Prep VISAA Field Hockey Final: Falcons send seniors off with overdue state title
FREDERICKSBURG ACADEMY
FULFILLS LONG-TIME QUEST
BY JUSTIN RICE
VIRGINIA BEACH—For Fredericksburg Academy’s field hockey seniors, this was a win they’ve felt they had coming.
Some of those seniors played a small part as eighth-graders in the Falcons’ 2008 state title, but in the three successive seasons, it was a string of unhappy endings—state semifinal losses in 2009 and 2010, and last year’s 2–1 defeat in the Division 2 championship game.
Now the Falcons have the finish they’ve dreamed of.
“I’ve been here all four years on varsity, and all of those years we lost,” FA’s Allegra Massey Elim said through tears on Saturday. “This time we finally put it in and we finally won. I’m so happy.”
Fredericksburg Academy scored an early goal to take the lead and punched in two more after halftime, pulling away from Foxcroft for a 3–0 win Saturday in the VISAA Division 2 championship game. It’s the Falcons’ third state championship, this one coming around the 10th anniversary of their first, back in 2002.
Senior Catherine Estes—an eighth-grader on that 2008 title team—scored the first goal, and the Falcons controlled play against a team they’d beaten three other times this season.
“I didn’t feel like I earned that one,” Estes said about the 2008 title, when she was a late-season call-up to the varsity roster and didn’t see a lot of action. “I’ve been trying to lead this team to something I feel like I’ve earned and something I was really a part of. And we finally did it.”
The Falcons used the same formula they’ve used all season: score early and tenaciously defend their circle.
The defending part came easily: The only goals FA has allowed this season were in its lone loss to Division 1 state runner-up St. Catherine, and in Friday’s state semifinals against Covenant. On Saturday, Foxcroft managed just four on-target shots and two second-half corners.
Falcons coach Karen Moschetto called Estes’ early goal a hallmark of this year’s team, estimating that her team has scored in the first five minutes of 85 percent of its games.
“It serves to motivate us and put us at ease,” she said, “and you put the other team on its heels right away.”
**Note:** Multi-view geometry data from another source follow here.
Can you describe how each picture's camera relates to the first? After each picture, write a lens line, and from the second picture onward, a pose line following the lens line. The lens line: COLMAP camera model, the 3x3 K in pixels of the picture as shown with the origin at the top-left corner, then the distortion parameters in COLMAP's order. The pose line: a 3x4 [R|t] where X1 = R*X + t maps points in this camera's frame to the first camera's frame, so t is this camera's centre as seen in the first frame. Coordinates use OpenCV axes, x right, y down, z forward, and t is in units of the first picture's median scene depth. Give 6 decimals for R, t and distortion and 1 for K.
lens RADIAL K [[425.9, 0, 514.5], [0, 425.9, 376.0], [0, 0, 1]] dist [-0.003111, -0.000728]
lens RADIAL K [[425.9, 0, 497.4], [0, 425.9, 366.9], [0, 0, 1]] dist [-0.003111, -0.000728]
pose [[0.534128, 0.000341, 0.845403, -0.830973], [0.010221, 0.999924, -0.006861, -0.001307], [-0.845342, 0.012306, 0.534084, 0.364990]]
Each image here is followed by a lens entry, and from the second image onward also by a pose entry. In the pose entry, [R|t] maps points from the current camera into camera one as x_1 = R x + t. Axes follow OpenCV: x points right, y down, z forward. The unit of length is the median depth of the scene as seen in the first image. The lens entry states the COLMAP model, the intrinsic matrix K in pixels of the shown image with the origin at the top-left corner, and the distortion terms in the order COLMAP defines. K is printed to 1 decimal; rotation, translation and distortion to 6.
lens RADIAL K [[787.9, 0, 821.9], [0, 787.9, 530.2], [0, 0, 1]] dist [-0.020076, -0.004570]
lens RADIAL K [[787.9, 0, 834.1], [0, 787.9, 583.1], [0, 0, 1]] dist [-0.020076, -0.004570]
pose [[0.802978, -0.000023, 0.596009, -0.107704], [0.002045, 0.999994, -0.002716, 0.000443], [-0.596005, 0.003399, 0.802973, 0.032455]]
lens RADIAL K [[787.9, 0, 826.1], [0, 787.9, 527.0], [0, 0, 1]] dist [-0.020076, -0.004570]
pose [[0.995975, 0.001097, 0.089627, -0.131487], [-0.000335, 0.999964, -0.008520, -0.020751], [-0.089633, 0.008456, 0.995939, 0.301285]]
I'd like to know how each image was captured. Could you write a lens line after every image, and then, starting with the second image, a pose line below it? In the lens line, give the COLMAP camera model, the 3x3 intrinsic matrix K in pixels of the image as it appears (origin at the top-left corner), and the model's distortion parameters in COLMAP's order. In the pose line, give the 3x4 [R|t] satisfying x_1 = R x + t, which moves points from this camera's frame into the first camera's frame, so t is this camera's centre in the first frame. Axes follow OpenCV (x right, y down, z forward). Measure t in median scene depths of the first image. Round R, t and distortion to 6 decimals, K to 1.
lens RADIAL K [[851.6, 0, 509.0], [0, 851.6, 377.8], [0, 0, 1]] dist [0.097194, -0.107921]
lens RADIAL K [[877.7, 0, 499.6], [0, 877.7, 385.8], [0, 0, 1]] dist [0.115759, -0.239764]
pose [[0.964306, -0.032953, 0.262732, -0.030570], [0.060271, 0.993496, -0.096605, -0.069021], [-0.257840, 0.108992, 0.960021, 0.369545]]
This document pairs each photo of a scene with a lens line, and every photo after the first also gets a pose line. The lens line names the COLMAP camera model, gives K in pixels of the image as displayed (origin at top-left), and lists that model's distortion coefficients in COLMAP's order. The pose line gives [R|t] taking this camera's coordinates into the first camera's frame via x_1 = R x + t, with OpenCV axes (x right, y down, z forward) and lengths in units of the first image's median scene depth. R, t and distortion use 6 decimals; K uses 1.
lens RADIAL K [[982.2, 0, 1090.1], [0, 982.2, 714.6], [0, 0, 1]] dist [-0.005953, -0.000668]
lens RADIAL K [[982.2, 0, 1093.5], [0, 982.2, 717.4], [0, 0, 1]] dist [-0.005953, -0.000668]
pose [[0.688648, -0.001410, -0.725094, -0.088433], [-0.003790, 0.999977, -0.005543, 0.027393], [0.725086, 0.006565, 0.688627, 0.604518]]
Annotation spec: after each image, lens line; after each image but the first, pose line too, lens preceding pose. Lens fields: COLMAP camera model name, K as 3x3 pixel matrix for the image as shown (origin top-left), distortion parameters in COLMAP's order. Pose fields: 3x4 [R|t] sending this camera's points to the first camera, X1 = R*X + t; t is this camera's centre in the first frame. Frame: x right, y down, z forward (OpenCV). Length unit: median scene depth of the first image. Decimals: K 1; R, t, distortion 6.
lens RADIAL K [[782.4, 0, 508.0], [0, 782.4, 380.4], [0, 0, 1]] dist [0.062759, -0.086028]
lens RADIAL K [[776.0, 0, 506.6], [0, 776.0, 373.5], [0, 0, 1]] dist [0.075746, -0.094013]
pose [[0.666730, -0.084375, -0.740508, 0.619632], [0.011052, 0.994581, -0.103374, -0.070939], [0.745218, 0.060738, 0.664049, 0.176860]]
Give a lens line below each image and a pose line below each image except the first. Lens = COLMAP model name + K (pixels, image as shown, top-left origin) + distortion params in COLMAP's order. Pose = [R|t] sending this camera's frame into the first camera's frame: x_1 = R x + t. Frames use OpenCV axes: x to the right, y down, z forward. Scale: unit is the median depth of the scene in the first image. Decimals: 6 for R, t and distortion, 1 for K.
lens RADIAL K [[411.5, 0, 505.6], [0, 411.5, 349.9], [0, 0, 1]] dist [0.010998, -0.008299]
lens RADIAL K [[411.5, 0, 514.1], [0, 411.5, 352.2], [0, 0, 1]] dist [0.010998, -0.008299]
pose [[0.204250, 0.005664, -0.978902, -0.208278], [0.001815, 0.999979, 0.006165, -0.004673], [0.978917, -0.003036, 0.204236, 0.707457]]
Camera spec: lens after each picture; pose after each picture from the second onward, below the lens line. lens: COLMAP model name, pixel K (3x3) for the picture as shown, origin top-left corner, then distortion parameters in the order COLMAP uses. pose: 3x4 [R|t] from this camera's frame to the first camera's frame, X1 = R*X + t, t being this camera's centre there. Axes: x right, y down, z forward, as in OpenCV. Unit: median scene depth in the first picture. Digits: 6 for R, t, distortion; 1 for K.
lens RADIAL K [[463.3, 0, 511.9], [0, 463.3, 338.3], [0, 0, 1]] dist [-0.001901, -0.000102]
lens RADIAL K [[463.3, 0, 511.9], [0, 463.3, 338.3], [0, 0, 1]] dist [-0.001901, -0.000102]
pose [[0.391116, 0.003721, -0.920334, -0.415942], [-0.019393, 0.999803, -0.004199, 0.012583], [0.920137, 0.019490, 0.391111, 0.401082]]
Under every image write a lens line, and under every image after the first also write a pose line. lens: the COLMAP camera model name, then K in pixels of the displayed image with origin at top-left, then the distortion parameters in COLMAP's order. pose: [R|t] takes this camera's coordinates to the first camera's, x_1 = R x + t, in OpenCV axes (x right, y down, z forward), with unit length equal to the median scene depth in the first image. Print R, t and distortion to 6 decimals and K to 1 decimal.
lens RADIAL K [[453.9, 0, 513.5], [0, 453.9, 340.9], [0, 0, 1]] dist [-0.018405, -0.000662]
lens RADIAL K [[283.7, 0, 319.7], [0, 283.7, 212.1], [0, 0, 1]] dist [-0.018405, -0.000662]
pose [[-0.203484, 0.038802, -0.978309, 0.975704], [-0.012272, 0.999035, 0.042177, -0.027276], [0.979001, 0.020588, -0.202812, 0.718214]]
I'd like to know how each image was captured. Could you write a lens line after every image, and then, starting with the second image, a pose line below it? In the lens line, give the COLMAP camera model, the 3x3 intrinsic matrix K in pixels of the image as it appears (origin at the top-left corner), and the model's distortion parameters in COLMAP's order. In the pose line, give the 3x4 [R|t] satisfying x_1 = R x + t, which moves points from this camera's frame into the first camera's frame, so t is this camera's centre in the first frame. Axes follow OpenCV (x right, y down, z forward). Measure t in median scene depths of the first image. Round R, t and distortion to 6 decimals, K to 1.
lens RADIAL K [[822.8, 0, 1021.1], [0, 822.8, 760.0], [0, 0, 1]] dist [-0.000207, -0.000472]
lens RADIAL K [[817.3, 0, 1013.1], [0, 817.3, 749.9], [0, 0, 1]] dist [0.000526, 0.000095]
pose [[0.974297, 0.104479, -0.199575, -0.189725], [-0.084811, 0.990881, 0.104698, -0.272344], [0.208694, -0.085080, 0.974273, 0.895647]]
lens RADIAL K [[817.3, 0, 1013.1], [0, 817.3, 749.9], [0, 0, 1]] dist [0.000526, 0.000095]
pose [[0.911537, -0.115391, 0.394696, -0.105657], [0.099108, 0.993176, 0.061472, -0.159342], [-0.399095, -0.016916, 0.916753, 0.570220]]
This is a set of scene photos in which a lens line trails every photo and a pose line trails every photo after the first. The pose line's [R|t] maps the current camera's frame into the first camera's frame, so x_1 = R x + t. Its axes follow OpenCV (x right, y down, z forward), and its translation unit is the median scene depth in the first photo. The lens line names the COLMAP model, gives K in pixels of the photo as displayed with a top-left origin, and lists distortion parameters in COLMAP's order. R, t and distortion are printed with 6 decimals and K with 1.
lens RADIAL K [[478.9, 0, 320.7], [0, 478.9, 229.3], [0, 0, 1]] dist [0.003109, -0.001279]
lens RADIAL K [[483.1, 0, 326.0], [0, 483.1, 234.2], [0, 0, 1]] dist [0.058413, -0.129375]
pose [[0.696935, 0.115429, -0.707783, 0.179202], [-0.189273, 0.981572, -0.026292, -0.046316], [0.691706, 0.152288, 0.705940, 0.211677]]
FA repeated the feat in the second half, getting a goal from Kirstie Harry less than three minutes out of the break. The lead grew to 3–0 on Sara Eadie’s score with 8:19 to play.
“We knew what Foxcroft was going to bring to the table,” FA’s Meghan Norair said. “We just had to surpass their intensity and we came out with fire.”
It almost seemed an easy task to clear the final hurdle, except when one considers where FA was at the start of August. The Falcons graduated five starters from last year’s state runner-up team, and barely had enough players to practice when workouts began.
“I thought we had our work cut out for us,” Moschetto said. “We had to go out and recruit kids to come out and play. I just thought we had too many holes to fill.
“This team just hung together all year, and with every game they got more comfortable with themselves.”
And as the team celebrated, many of the seniors did so with tears in their eyes, remembering all the other seasons when it didn’t end the way FA had hoped. But that’s not the case this fall.
“It’s every thing I thought it could be,” Massey Elim said with an ear-to-ear smile.